The Importance of Data Visualization
As alluded to in the introduction, data visualization is baked into data science at a really deep level.
Building a good visual representation of data is important not just for the non-technical consumers of a data scientist’s work, but for the data scientist herself.
One of the first things a data scientist does with new data is perform ‘exploratory data analysis’, or EDA. This involves familiarizing yourself with the overall patterns and characteristics of a dataset. Among the best ways to approach this is to throw up some quick charts in matplotlib or Altair and just see what’s there.
As with statistics, however, it’s very easy to make a visualization that creates more confusion than it removes. Mislabeled plots, axes on the wrong scales, variables that aren’t properly formatted, and other little problems can work silently to undermine your attempts at clarity.

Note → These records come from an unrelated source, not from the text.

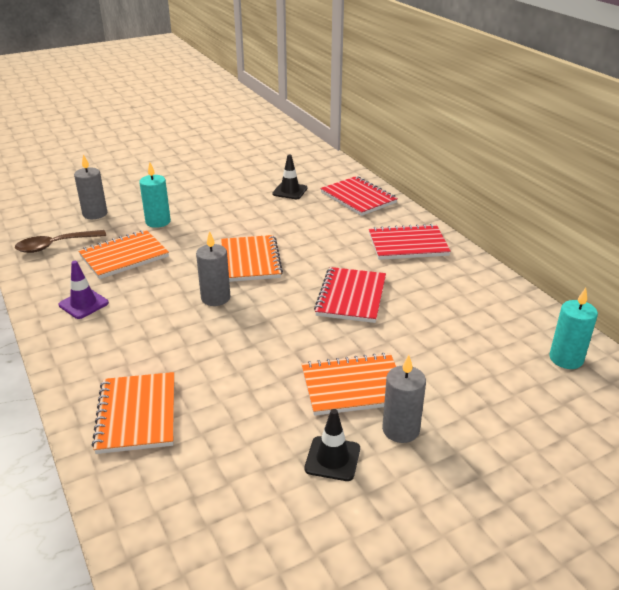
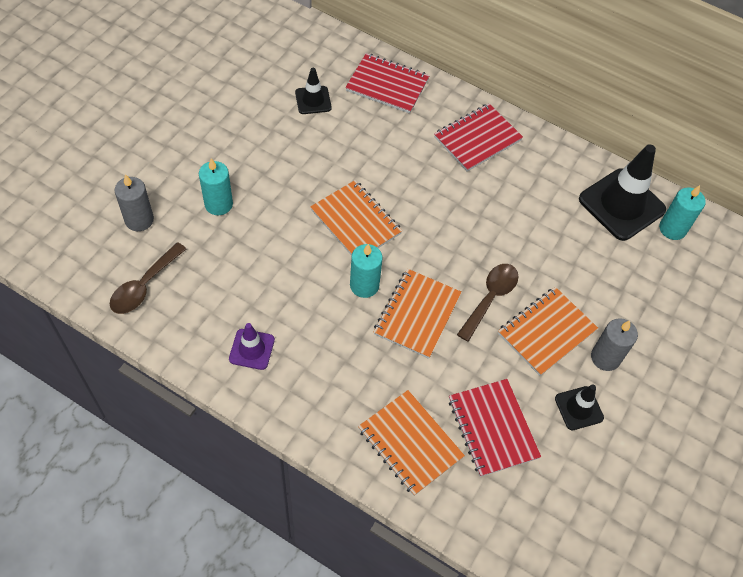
camera: 35 degrees left, 25 degrees up
(124, 256) = (230, 269): orange notebook -> orange notebook (417, 314)
(215, 298) = (364, 285): grey candle -> turquoise candle
(320, 343) = (490, 298): none -> brown spoon
(351, 297) = (476, 231): red notebook -> red notebook (492, 428)
(519, 324) = (621, 204): none -> black traffic cone

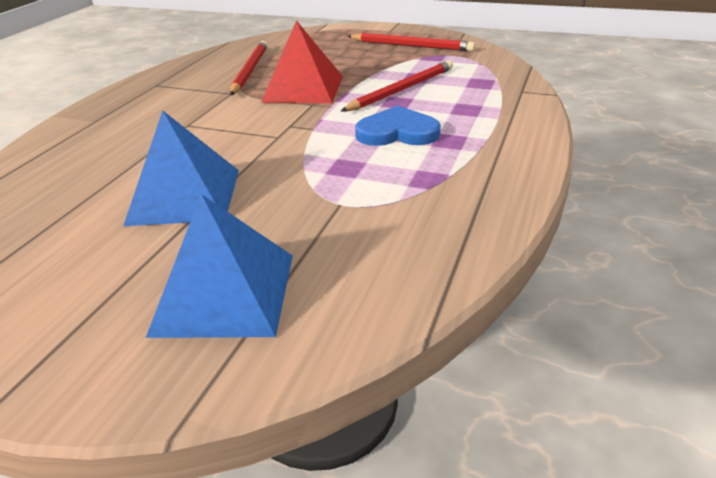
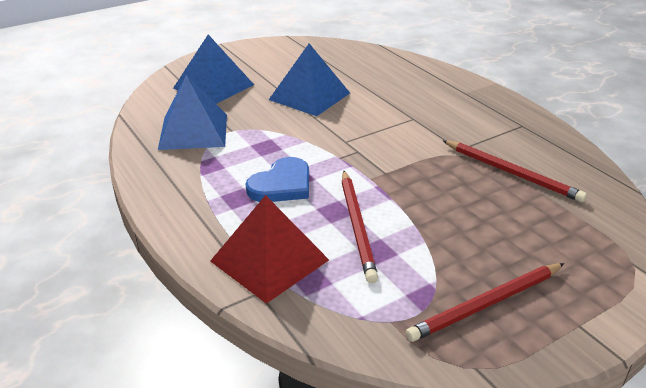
camera: 125 degrees right, 0 degrees up
(303, 89) = (426, 181): red pyramid -> red pyramid (269, 260)
(378, 228) = (193, 131): none -> blue pyramid

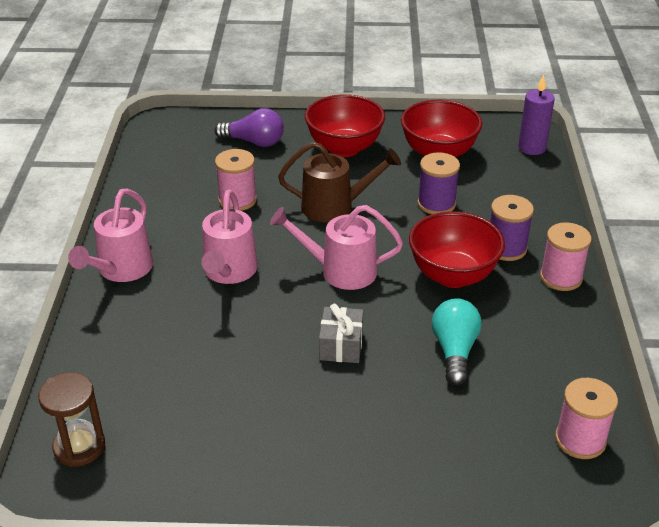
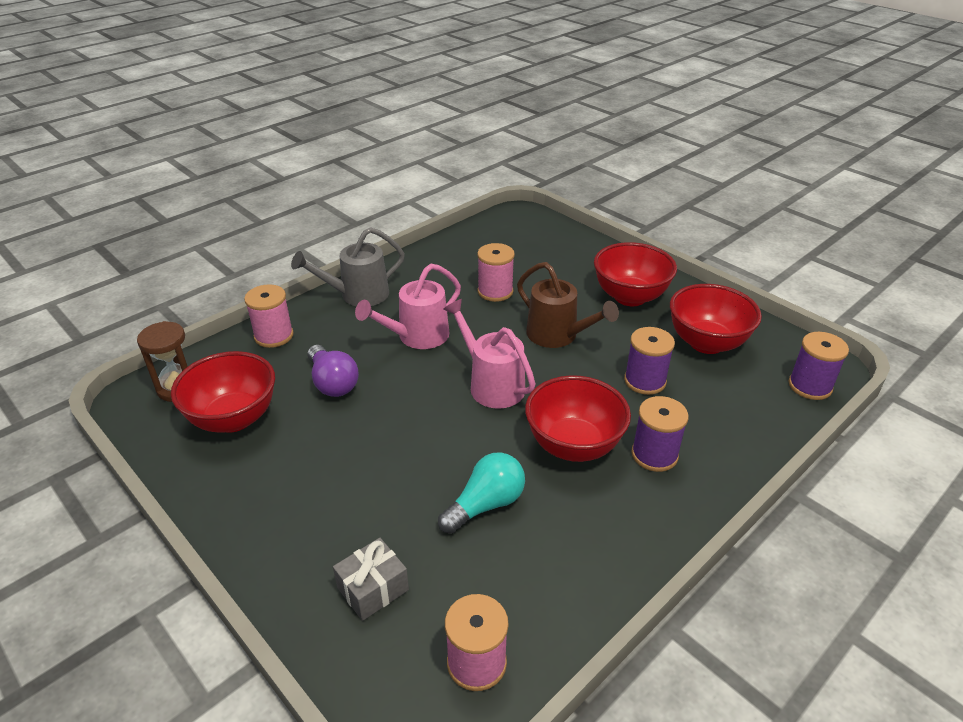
camera: 45 degrees right, 0 degrees up
(121, 270) = (357, 295): pink watering can -> grey watering can
(176, 432) = (234, 418): none -> red bowl
(254, 142) = (566, 257): purple light bulb -> purple light bulb (332, 382)
(341, 345) = (411, 438): grey gift -> grey gift (373, 589)
(532, 148) = (810, 386): purple candle -> purple spool
(561, 277) = (670, 513): pink spool -> pink spool (274, 336)

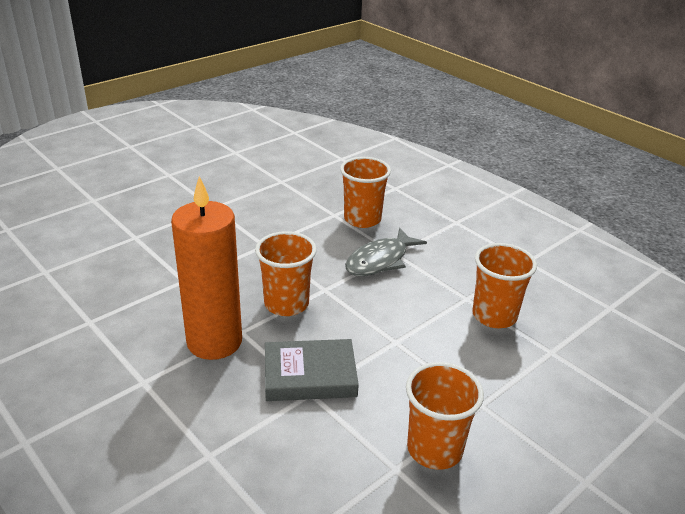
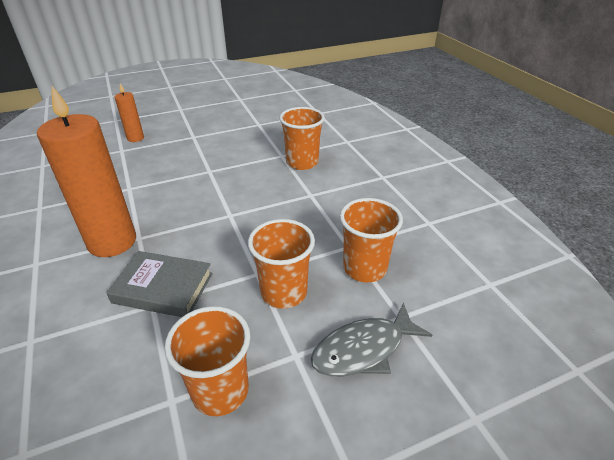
camera: 20 degrees right, 5 degrees up
(140, 219) = (135, 138): none -> orange candle
(286, 304) = (190, 222): orange cup -> orange cup (284, 292)
(380, 260) = (293, 199): grey fish -> grey fish (363, 349)

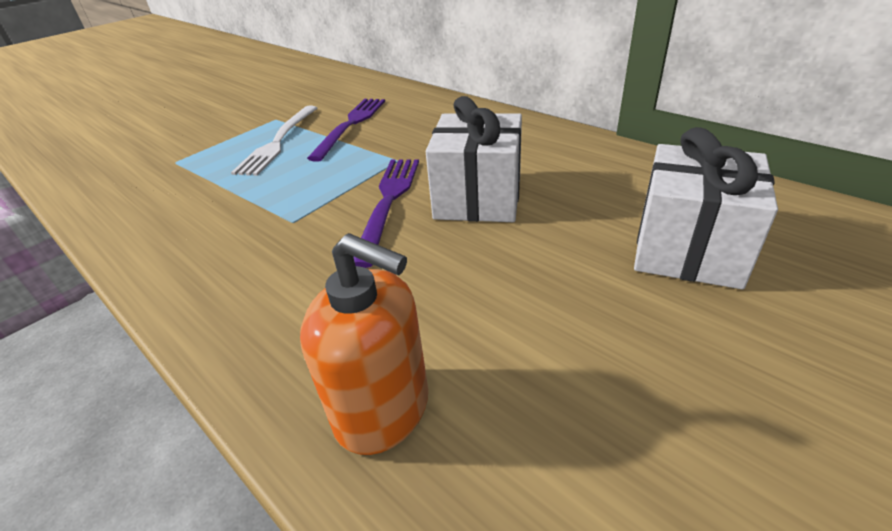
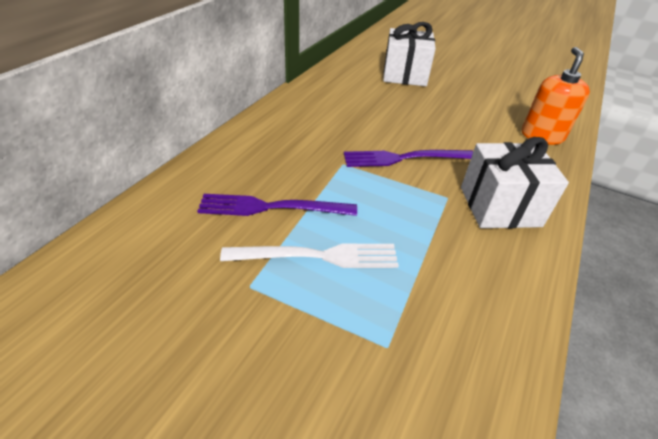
camera: 110 degrees left, 5 degrees up
(478, 198) = (385, 125): white gift -> white gift (499, 206)

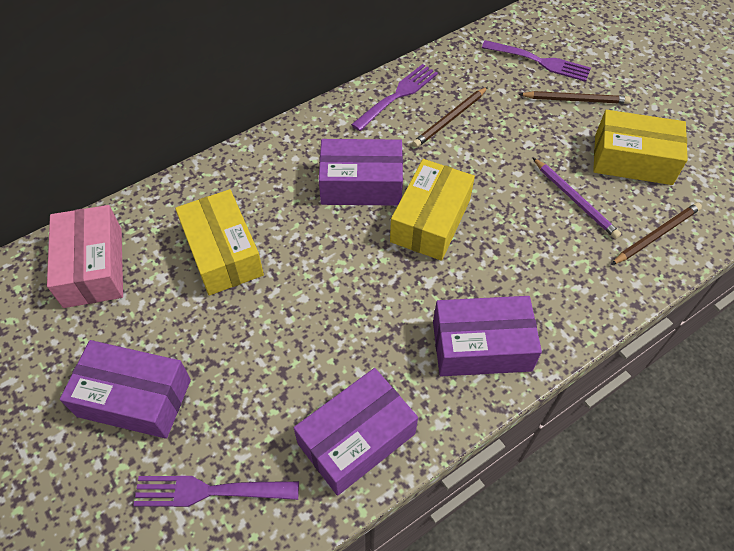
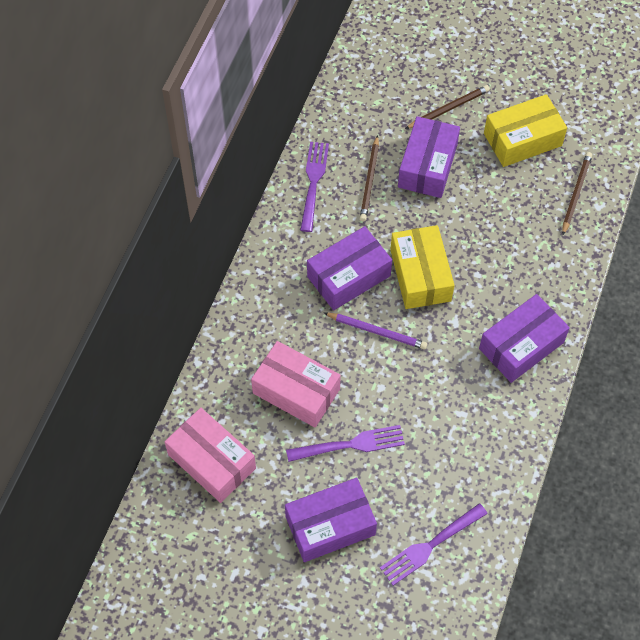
camera: 35 degrees left, 5 degrees up
(223, 253) = (296, 391): yellow box -> pink box
(356, 438) = (491, 455): purple box -> purple box (427, 166)
(539, 61) = (397, 87): purple fork -> purple fork (349, 445)
(575, 200) = (506, 197): purple pencil -> purple pencil (377, 331)

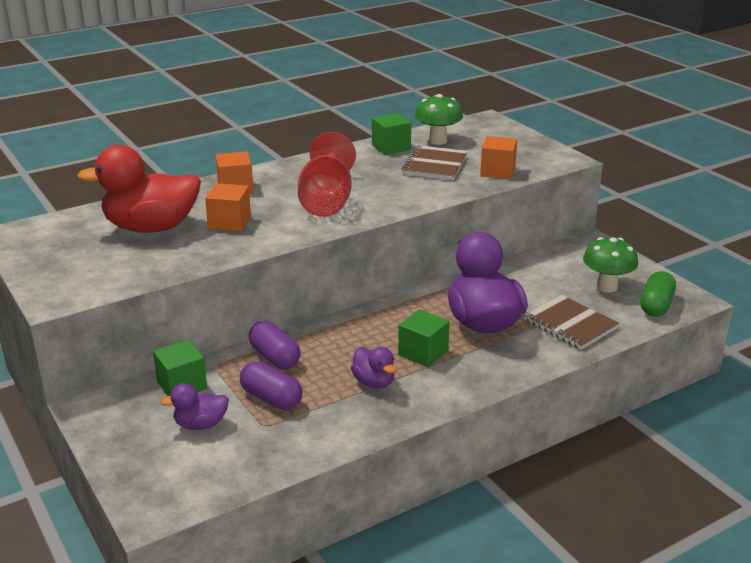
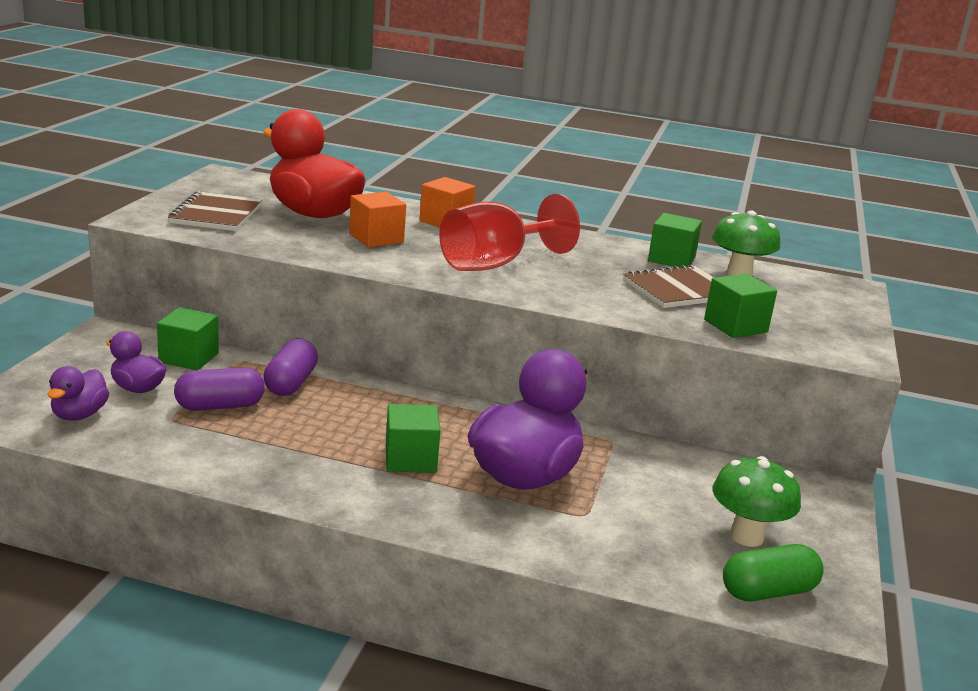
camera: 45 degrees right, 5 degrees down
(271, 398) = (220, 406): purple capsule -> purple capsule turned 75 degrees clockwise
(374, 382) = (317, 450): purple duck -> purple duck (79, 415)
(497, 172) = (735, 326): orange cube -> green cube
(570, 324) = (615, 537): brown notebook -> brown notebook (216, 214)

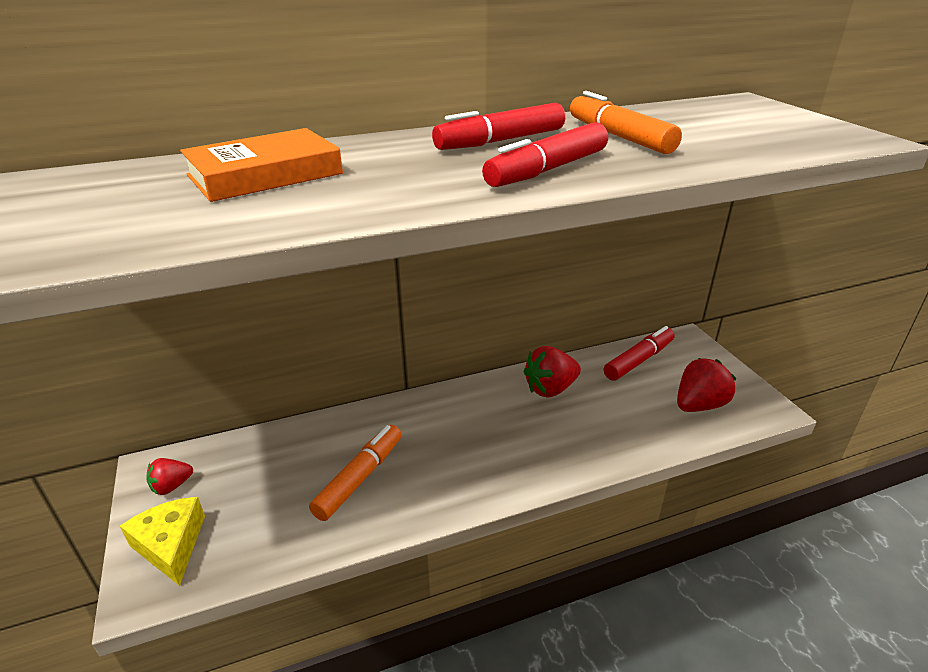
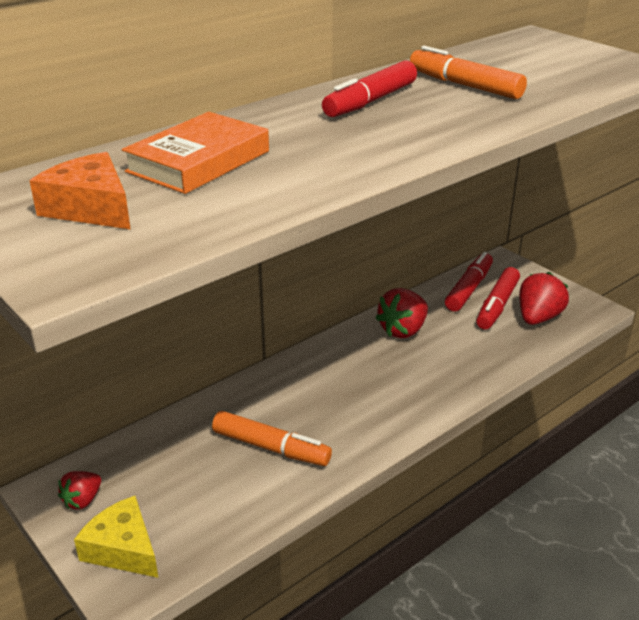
camera: 20 degrees left, 0 degrees up
(110, 202) = (90, 208): none -> orange cheese
(359, 478) = (270, 447): orange marker -> orange marker turned 105 degrees clockwise
(548, 170) = (437, 125): red marker -> red marker (497, 305)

When doing these projects, try to cultivate the habit of being extremely careful in assessing your visualizations. Where I work, we have extensive sets of checklists to make sure we’ve done things like give our charts accurate titles (harder than you think) and we’ve included units of measurement in our axis labels.
Whether or not you go through this much effort, you should do whatever you need to be similarly careful.
Projects for Data Visualization Beginners
Since most data scientists are going to be using either Python or R, I’d recommend using a mix of the standard visualization tools for completing these projects. These include matplotlib, plotly, Altair, and the built-in functions provided by Pandas and R, like .plot().
- Learn to quickly make the fundamental charts. You should know how to produce a scatter plot, histogram, bar chart, box plot, heat map, and correlogram (a grid showing correlations between variables). Just about any basic dataset should be good for practicing most of these charts. Python has some built-in datasets you could use.
- Get a good time series dataset like Tesla and Apple stock prices or literacy rates over time and make a time series plot. This is really just a line graph, but you have to pay special attention to the dates on the x-axis, especially when your chart contains multiple lines with different start and end times. Also make sure your y-axis has the correct units, and that both your lines are in the same units.
- Being able to make attractive data maps is a huge bonus. See if you can take a map of the U.S. and chart anything (corn production, number of high schools, Google searches for comic book characters) by state.
- Word clouds are surprisingly informative, particularly in natural language processing work. Using the Large Movie Reviews Dataset, see if you can generate one. What does it communicate to you?
If you carry out each of these projects you’ll be well-positioned to accomplish most basic data visualization tasks. This will be a significant step in your journey to becoming a data scientist!